Why it happens / is confusing: Humans often remember the projection they were staring at, not the authority boundary. A derived store can be stale, partially reindexed, or rebuilt with corrected logic while the authoritative ledger remained consistent the whole time.

Clarification / Fix: Reconcile against canonical IDs and versions from the source-of-record tables, not against whatever projection happened to be visible during the incident. Treat derived stores as disposable views whose job is to converge back to source truth.

Issue: Recovery drills restore the database, but downstream systems still cannot prove whether a payout was retried safely.

Why it happens / is confusing: Restoring bytes is not the same as restoring workflow guarantees. If idempotency keys, event history, or projector replay order are missing from the baseline, the platform may come back structurally healthy while operationally ambiguous.

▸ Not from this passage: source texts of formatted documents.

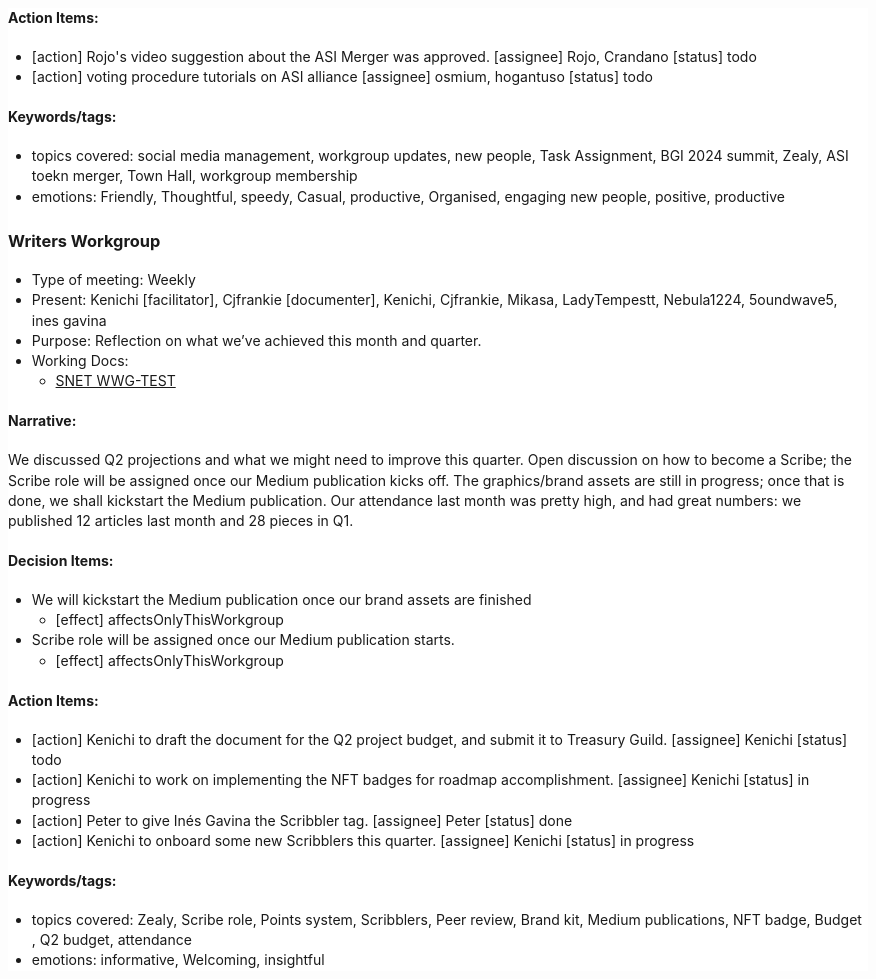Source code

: #### Action Items:
- [action] Rojo's video suggestion about the ASI Merger was approved. [assignee] Rojo, Crandano [status] todo
- [action] voting procedure tutorials on ASI alliance [assignee] osmium, hogantuso [status] todo

#### Keywords/tags:
- topics covered: social media management, workgroup updates, new people, Task Assignment, BGI 2024 summit, Zealy, ASI toekn merger, Town Hall, workgroup membership
- emotions: Friendly, Thoughtful, speedy, Casual, productive, Organised, engaging new people, positive, productive

### Writers Workgroup

- Type of meeting: Weekly
- Present: Kenichi [facilitator], Cjfrankie  [documenter], Kenichi, Cjfrankie, Mikasa, LadyTempestt, Nebula1224, 5oundwave5, ines gavina
- Purpose: Reflection on what we’ve achieved this month and quarter.
- Working Docs:
  - [SNET WWG-TEST](https://docs.google.com/document/d/119vvftlF8IVEo-82kq3Fyq559WZwlgAeAej8SX43_uE/edit?usp=sharing)

#### Narrative:
We discussed Q2 projections and what we might need to improve this quarter.
Open discussion on how to become a Scribe; the Scribe role will be assigned once our Medium publication kicks off.
The graphics/brand assets are still in progress; once that is done, we shall kickstart the Medium publication. 
Our attendance last month was pretty high, and had great numbers: we published 12 articles last month and 28 pieces in Q1.



#### Decision Items:
- We will kickstart the Medium publication once our brand assets are finished
  - [effect] affectsOnlyThisWorkgroup
- Scribe role will be assigned once our Medium publication starts.
  - [effect] affectsOnlyThisWorkgroup

#### Action Items:
- [action] Kenichi to draft the document for the Q2 project budget, and submit it to Treasury Guild. [assignee] Kenichi [status] todo
- [action] Kenichi to work on implementing the NFT badges for roadmap accomplishment. [assignee] Kenichi [status] in progress
- [action] Peter to give Inés Gavina the Scribbler tag. [assignee] Peter [status] done
- [action] Kenichi to onboard some new Scribblers this quarter. [assignee] Kenichi [status] in progress

#### Keywords/tags:
- topics covered: Zealy, Scribe role, Points system, Scribblers, Peer review, Brand kit, Medium publications, NFT badge, Budget , Q2 budget, attendance
- emotions: informative, Welcoming, insightful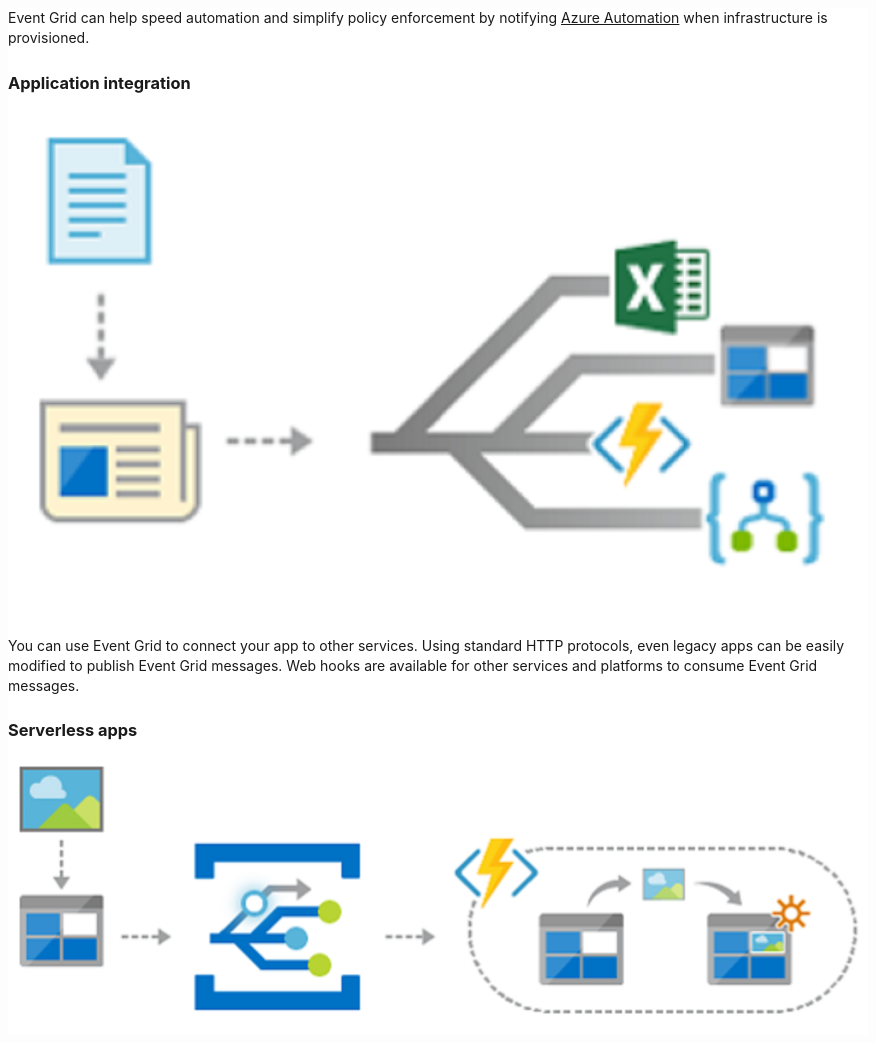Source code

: Event Grid can help speed automation and simplify policy enforcement by notifying [Azure Automation](/azure/automation) when infrastructure is provisioned.

### Application integration

![Application integration](./media/app-integration.png)

You can use Event Grid to connect your app to other services. Using standard HTTP protocols, even legacy apps can be easily modified to publish Event Grid messages. Web hooks are available for other services and platforms to consume Event Grid messages.

### Serverless apps

![Serverless apps](./media/serverless-apps.png)
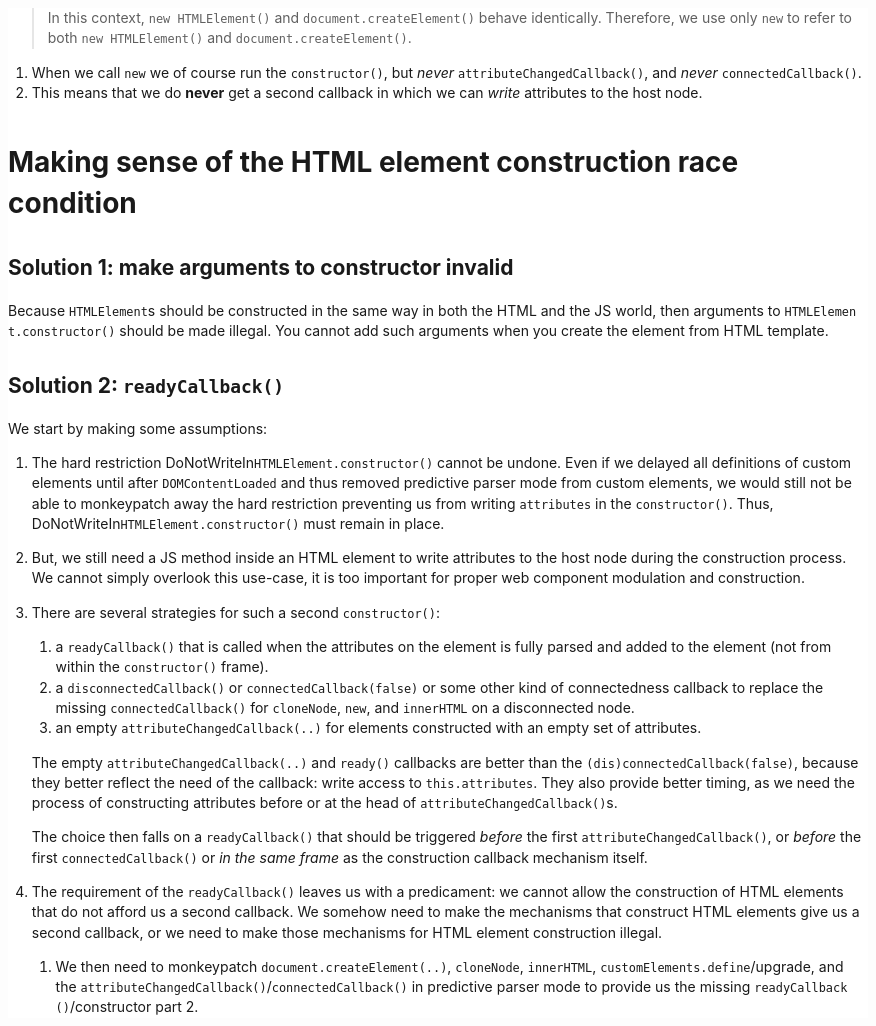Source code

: > In this context, `new HTMLElement()` and `document.createElement()` behave identically. Therefore, we use only `new` to refer to both `new HTMLElement()` and `document.createElement()`.

1. When we call `new` we of course run the `constructor()`, but *never* `attributeChangedCallback()`, and *never* `connectedCallback()`.
2. This means that we do **never** get a second callback in which we can *write* attributes to the host node.

# Making sense of the HTML element construction race condition

## Solution 1: make arguments to constructor invalid

Because `HTMLElement`s should be constructed in the same way in both the HTML and the JS world, then arguments to `HTMLElement.constructor()` should be made illegal. You cannot add such arguments when you create the element from HTML template.

## Solution 2: `readyCallback()`

We start by making some assumptions:

1. The hard restriction DoNotWriteIn`HTMLElement.constructor()` cannot be undone. Even if we delayed all definitions of custom elements until after `DOMContentLoaded` and thus removed predictive parser mode from custom elements, we would still not be able to monkeypatch away the hard restriction preventing us from writing `attributes` in the `constructor()`. Thus, DoNotWriteIn`HTMLElement.constructor()` must remain in place.

2. But, we still need a JS method inside an HTML element to write attributes to the host node during the construction process. We cannot simply overlook this use-case, it is too important for proper web component modulation and construction.

3. There are several strategies for such a second `constructor()`:
   1. a `readyCallback()` that is called when the attributes on the element is fully parsed and added to the element (not from within the `constructor()` frame).
   2. a `disconnectedCallback()` or `connectedCallback(false)` or some other kind of connectedness callback to replace the missing `connectedCallback()` for `cloneNode`, `new`, and `innerHTML` on a disconnected node.
   3. an empty `attributeChangedCallback(..)` for elements constructed with an empty set of attributes.

    The empty `attributeChangedCallback(..)` and `ready()` callbacks are better than the `(dis)connectedCallback(false)`, because they better reflect the need of the callback: write access to `this.attributes`. They also provide better timing, as we need the process of constructing attributes before or at the head of `attributeChangedCallback()`s. 

    The choice then falls on a `readyCallback()` that should be triggered *before* the first `attributeChangedCallback()`, or *before* the first `connectedCallback()` or *in the same frame* as the construction callback mechanism itself.

4. The requirement of the `readyCallback()` leaves us with a predicament: we cannot allow the construction of HTML elements that do not afford us a second callback. We somehow need to make the mechanisms that construct HTML elements give us a second callback, or we need to make those mechanisms for HTML element construction illegal.
   1. We then need to monkeypatch `document.createElement(..)`, `cloneNode`, `innerHTML`, `customElements.define`/upgrade, and the `attributeChangedCallback()`/`connectedCallback()` in predictive parser mode to provide us the missing `readyCallback()`/constructor part 2.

Clarification / Fix: Make replay order, idempotency handles, and invariant checks part of the baseline itself. A successful drill should prove that one payout still maps to one safe settlement history and one rebuildable set of projections.

Advanced Connections

Connection 1: Systems of Record vs Derived Data sets the authority boundary; this capstone turns it into an operating contract

The earlier lesson established the philosophical split between authoritative and derived data. This capstone makes that split enforceable by naming the canonical entities, the acceptable indexes on the hot path, the freshness budgets for derived stores, and the recovery order when projections drift. Payment, payroll, and ledger systems all need this step because "the source of truth" is not useful unless engineers can tell what that rule means during normal feature work.

Connection 2: Storage Engines: Log-Structured vs Page-Oriented explains the physical bills that the next lessons will price explicitly

This baseline says why PostgreSQL should spend its write budget on transactional rows and a small index set, while search and analytics stores absorb denormalization, refresh, and replay. The follow-up lessons on B-Tree Path and Maintenance Costs, LSM Compaction and Amplification, and Index Strategy and Selectivity Planning will quantify the costs hidden behind those role assignments.

Resources

• [BOOK] Designing Data-Intensive Applications
  • Focus: Revisit the chapters on data models, derived data, and storage engines to compare authoritative stores with replayable projections.
• [DOC] Debezium Outbox Event Router
  • Focus: Study a concrete pattern for publishing committed source-of-record changes to downstream systems without introducing dual writes.
• [DOC] PostgreSQL Multicolumn Indexes
  • Focus: Use it to reason about which composite indexes belong on the hot OLTP path and which query shapes should move to derived stores.
• [DOC] PostgreSQL Continuous Archiving and Point-in-Time Recovery
  • Focus: Ground the recovery side of the baseline in a real WAL-based restore and replay workflow.
• [DOC] Near real-time search
  • Focus: Understand why support search can remain operationally useful even when it is intentionally not transactionally current.

Key Insights

1. The authoritative model is a business contract before it is a schema - Keys, versions, and legal state transitions matter because they decide what the platform can defend after retries and failures.
2. Storage roles should be assigned with an explicit cost budget - Every source index, search document field, and warehouse projection moves work into a different write, read, or rebuild path.
3. A baseline is complete only when replay and recovery preserve the same truth as the write path - Derived stores stay safe only if they are rebuildable from canonical history rather than patched into partial authority.